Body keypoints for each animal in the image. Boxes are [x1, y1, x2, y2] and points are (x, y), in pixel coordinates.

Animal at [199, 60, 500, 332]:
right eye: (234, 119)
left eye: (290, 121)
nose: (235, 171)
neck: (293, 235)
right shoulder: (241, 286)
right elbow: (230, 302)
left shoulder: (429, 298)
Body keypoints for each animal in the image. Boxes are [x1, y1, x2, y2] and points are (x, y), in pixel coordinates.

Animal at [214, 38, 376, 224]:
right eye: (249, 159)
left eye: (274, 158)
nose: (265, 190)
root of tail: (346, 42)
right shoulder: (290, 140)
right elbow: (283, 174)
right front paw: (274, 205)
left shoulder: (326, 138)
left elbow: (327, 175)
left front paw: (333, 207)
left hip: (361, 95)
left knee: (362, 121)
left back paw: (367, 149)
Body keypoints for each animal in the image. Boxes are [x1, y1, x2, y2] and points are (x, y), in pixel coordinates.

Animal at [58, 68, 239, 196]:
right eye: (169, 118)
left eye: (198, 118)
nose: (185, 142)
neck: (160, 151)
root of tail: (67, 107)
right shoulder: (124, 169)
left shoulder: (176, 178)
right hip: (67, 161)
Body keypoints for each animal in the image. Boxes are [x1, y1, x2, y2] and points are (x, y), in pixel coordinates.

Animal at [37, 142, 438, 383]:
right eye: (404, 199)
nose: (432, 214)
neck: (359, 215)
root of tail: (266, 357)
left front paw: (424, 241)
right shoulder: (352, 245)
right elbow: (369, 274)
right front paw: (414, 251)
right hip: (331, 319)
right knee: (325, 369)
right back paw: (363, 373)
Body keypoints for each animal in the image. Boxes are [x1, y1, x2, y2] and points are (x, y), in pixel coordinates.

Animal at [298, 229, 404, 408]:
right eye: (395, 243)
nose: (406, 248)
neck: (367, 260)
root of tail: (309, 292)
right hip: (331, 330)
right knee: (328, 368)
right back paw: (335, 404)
########
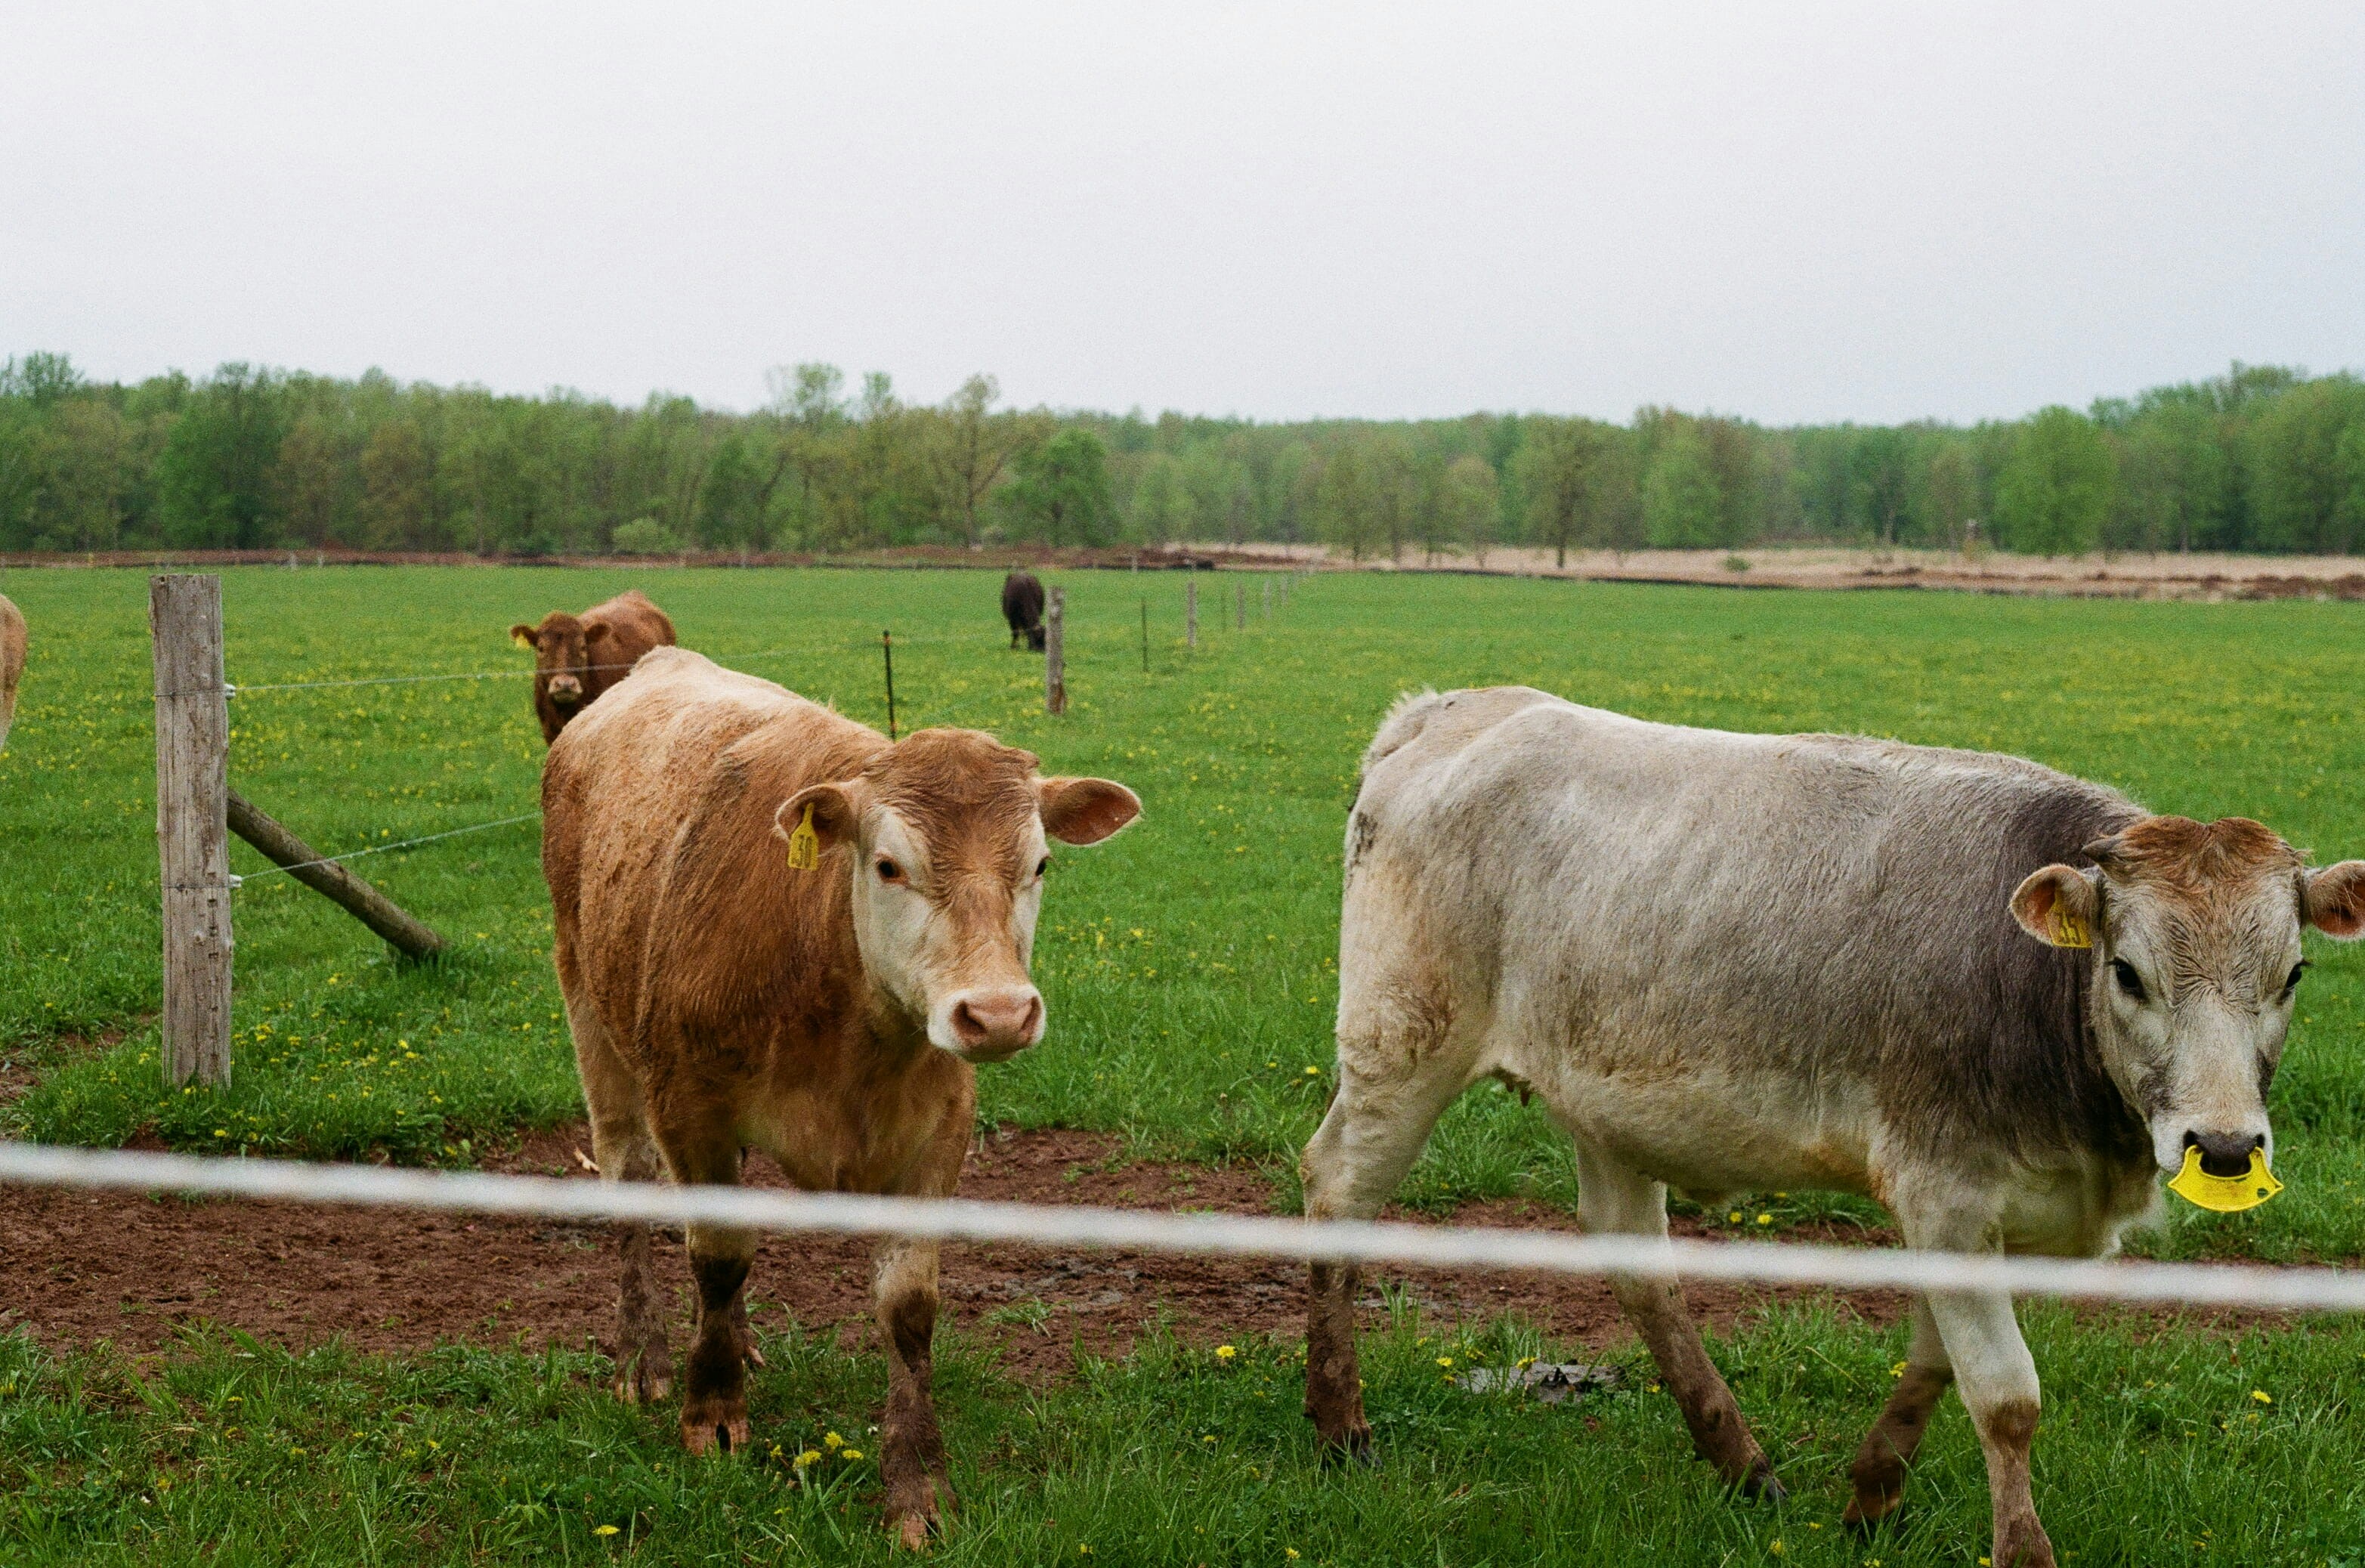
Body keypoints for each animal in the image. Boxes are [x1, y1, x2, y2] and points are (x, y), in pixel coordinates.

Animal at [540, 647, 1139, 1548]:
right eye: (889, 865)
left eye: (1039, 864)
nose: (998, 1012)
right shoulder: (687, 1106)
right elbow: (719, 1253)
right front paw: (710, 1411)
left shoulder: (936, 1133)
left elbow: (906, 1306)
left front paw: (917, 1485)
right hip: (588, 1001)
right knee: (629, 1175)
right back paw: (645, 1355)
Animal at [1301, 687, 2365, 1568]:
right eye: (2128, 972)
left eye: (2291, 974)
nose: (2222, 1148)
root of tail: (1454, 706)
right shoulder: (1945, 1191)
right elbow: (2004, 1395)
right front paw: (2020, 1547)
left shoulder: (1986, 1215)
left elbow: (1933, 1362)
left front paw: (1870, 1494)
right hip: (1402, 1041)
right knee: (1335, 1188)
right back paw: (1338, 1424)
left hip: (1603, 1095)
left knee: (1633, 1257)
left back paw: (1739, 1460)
########
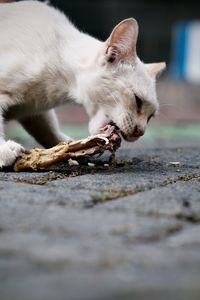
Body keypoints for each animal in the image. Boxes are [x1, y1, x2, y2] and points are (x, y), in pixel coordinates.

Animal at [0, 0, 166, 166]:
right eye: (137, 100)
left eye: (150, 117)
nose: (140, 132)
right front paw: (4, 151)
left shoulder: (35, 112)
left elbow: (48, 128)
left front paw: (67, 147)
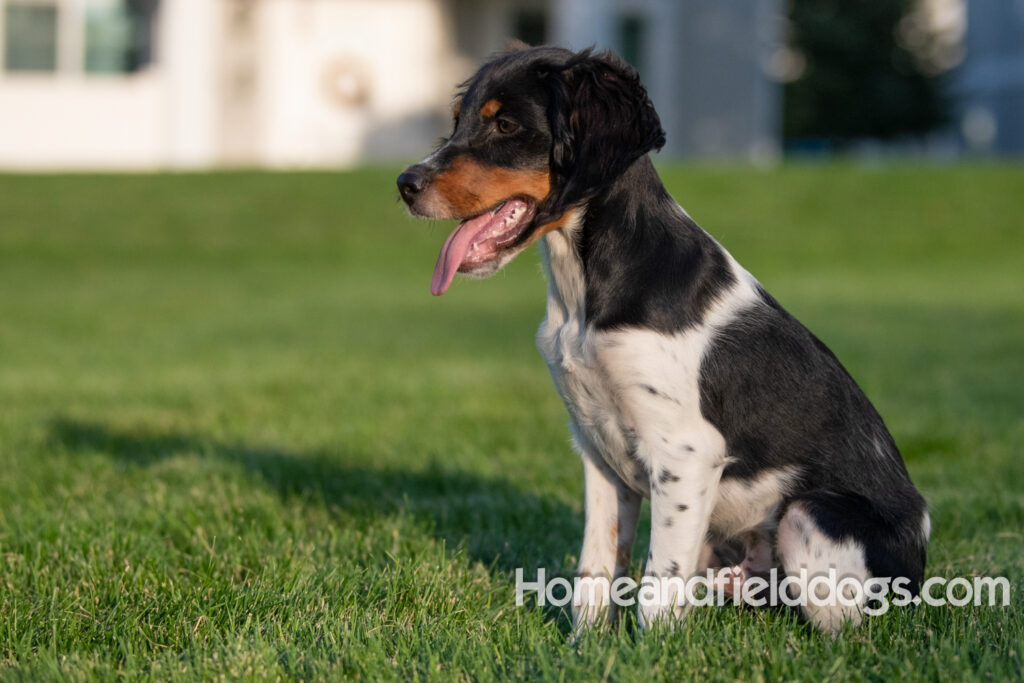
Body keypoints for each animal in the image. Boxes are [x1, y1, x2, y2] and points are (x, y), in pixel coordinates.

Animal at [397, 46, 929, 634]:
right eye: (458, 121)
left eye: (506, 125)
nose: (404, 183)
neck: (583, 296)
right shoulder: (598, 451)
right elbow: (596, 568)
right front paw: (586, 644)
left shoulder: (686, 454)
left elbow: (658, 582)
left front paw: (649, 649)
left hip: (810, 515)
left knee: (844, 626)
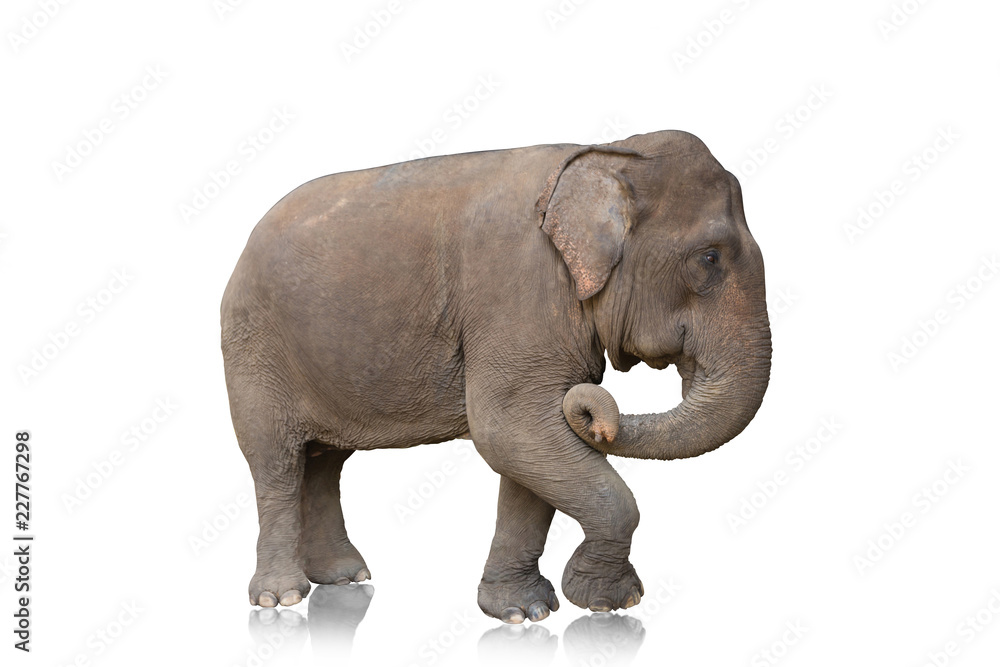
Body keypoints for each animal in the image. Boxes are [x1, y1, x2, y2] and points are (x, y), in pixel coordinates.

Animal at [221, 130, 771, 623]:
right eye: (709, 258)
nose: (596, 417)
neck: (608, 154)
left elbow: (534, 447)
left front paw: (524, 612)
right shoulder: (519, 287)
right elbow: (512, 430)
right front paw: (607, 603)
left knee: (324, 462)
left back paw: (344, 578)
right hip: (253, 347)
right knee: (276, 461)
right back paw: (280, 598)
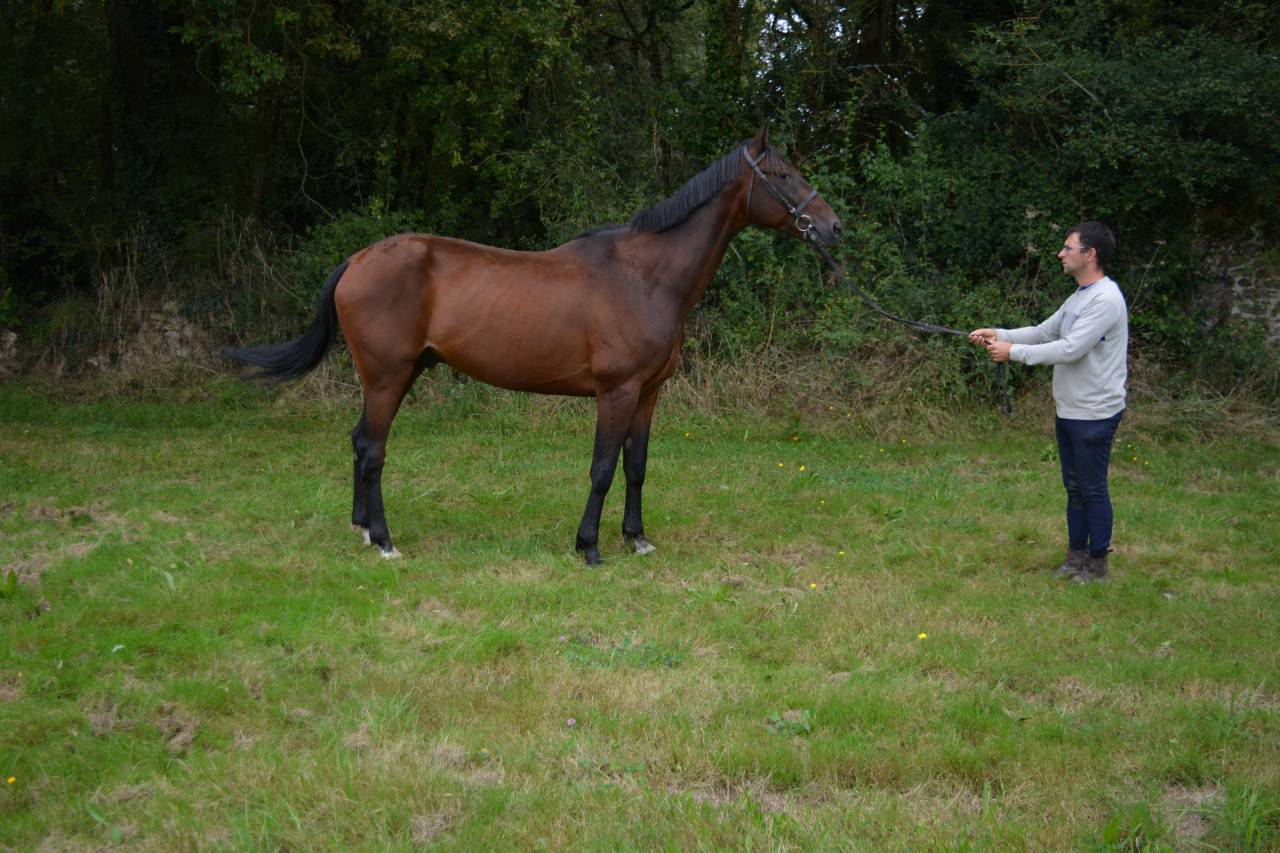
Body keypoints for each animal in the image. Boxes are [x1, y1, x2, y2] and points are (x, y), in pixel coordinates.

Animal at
########
REQUIREMENT
Output only an exact transcription of the lines above from the one with "nose: (2222, 1148)" up to and including the one with "left back paw: (1739, 1460)".

RESPONSE AREA
nose: (2222, 1148)
root of tail: (1454, 706)
right shoulder: (1945, 1191)
right elbow: (2004, 1395)
right front paw: (2020, 1547)
left shoulder: (1986, 1215)
left elbow: (1933, 1362)
left front paw: (1870, 1494)
right hip: (1402, 1041)
right knee: (1335, 1188)
right back paw: (1338, 1424)
left hip: (1603, 1095)
left knee: (1633, 1257)
left back paw: (1739, 1460)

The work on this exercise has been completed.